Google announced last Tuesday that it will award five Princeton professors combined grants of $500,000 for their promising research on Internet energy efficiency and privacy.
The Google Focused Research Awards, which will total $5.7 million, are unrestricted grants for a period of two to three years.
Computer science professor Ed Felten will receive $400,000 for his research on internet privacy. A four-member team — composed of electrical engineering professor Margaret Martonosi, computer science professor Jennifer Rexford ’91, assistant computer science professor Michael Freedman and associate electrical engineering professor Mung Chiang — will receive $100,000 for their work on energy efficiency.
Felten’s research addresses the practice of web-activity tracking, employed by many online advertising sites to locate potential customers.
“When you surf the web ... the sites can try to connect what you do on this site to what you do on the next site,” Felten said. “By connecting these dots, they can build up a profile of you.”
Felten explained that Google wants to make use of the benefits of online activity tracking, yet at the same time preserve user identity and privacy.
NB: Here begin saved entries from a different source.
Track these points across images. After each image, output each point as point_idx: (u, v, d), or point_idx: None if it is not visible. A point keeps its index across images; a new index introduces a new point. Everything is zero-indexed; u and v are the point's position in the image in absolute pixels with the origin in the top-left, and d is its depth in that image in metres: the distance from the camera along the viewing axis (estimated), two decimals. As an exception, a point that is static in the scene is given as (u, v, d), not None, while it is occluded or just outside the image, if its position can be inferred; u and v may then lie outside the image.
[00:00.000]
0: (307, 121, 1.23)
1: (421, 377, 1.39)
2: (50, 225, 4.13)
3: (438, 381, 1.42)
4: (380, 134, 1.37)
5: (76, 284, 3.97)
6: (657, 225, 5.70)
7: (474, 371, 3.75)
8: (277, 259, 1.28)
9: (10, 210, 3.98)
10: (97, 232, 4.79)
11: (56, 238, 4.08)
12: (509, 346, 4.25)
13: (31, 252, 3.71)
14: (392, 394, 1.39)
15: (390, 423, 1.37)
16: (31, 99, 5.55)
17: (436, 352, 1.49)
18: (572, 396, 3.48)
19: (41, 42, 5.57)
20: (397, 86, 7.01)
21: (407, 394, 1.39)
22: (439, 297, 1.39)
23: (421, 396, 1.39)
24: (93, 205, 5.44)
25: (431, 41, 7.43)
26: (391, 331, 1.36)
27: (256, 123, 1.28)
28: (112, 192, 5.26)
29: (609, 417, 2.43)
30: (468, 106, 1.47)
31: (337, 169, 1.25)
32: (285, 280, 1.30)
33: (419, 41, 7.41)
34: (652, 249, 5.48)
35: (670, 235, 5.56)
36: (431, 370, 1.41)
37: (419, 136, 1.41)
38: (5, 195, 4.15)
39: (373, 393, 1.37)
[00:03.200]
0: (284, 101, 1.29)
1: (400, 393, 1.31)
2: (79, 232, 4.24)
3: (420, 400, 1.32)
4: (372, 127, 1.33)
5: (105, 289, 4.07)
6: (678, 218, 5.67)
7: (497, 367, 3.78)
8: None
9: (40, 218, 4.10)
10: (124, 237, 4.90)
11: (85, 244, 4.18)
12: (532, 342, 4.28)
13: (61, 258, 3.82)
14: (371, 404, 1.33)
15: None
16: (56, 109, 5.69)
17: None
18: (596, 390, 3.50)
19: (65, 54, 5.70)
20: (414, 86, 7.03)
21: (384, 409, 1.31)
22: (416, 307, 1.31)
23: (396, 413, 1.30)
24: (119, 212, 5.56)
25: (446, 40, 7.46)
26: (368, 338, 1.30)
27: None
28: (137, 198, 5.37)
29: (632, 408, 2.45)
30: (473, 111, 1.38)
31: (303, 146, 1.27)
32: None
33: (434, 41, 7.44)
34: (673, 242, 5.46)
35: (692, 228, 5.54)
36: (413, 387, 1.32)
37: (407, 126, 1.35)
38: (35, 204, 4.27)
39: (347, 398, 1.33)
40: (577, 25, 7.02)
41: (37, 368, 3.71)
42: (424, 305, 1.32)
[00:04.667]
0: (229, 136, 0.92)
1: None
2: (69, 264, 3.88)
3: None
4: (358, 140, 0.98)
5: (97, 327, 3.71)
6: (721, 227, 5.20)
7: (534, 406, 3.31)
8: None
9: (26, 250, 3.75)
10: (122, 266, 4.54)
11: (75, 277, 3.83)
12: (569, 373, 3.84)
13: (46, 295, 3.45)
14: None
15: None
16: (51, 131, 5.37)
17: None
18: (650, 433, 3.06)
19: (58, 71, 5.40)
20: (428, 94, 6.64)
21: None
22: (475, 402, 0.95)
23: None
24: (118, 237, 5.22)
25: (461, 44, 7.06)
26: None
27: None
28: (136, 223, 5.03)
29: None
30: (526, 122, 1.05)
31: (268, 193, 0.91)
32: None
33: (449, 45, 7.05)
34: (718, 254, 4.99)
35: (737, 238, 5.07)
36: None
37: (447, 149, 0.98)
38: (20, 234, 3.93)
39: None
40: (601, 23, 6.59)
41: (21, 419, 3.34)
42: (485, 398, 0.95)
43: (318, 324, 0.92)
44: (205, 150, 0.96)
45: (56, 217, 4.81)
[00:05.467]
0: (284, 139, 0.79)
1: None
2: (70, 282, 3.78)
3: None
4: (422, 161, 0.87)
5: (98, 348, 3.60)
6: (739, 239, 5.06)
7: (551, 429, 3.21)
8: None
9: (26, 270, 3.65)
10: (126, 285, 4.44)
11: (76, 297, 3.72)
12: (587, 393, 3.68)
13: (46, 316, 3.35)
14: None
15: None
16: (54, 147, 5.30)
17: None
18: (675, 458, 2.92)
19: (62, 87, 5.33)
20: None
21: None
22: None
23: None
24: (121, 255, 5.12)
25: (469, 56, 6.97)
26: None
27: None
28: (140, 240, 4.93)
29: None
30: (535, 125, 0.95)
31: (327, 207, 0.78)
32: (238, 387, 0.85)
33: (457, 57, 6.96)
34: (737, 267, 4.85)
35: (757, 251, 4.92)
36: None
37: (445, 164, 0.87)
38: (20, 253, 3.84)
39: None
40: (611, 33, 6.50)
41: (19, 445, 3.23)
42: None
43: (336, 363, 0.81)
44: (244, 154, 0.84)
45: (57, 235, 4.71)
He added that Google is the largest provider of online advertising.
“As a service provider, [Google] can sometimes provide a better service by using information it got on one site to provide you better service on another site ... The problem right now is there is no effective way to tell those sites whether you want this or not,” Felten said.
Another part of Felten’s research focuses on maintaining user privacy across multiple synchronized devices.
“I have here a desktop computer, a laptop and an iPhone, and I want to read my mail on all of those ... The consequence is that the server knows everything about my e-mail,” Felten explained. “Right now, we’re looking at ways of providing these sorts of synchronized services across different platforms, while better protecting the users’ privacy.”
The team award is a response to Google’s growing environmental and financial concerns regarding power supply to its large server databases.
“Google’s infrastructure [is] comprising, by some estimates, as much power as the automobile manufacturing industry,” Freedman said, adding that a single Google data center might contain as many as 500,000 computers. “This power is both economically expensive and, from an environmental perspective, there’s the question of how you could do things more efficiently.”
Web-power consumption is rapidly increasing as businesses rely more heavily on the internet, Rexford explained.

“We’re going to see the Internet become an increasingly large portion of the energy consumed, as it replaces other forms of energy-consuming activity like travel,” she said. “Video-conferencing, for example, could keep people from having to travel.”
Perhaps the central obstacle that the researchers face will be to find an optimal compromise between internet performance and efficiency, Chiang said.
“You can always shut down internet performance to achieve maximum efficiency ... but the difficult question we are addressing is, ‘How can you get the best set of trade-off points?’” Chiang explained.
Researchers said that the grants, in addition to financial support, have also enabled them to develop relationships within the industry.
“More than the money ... what [is] particularly good about the industrial connections is that they build more of a relationship with companies ... to better understand the challenges we face and which only a few places -— Google certainly among them — are uniquely qualified to understand,” Freedman said.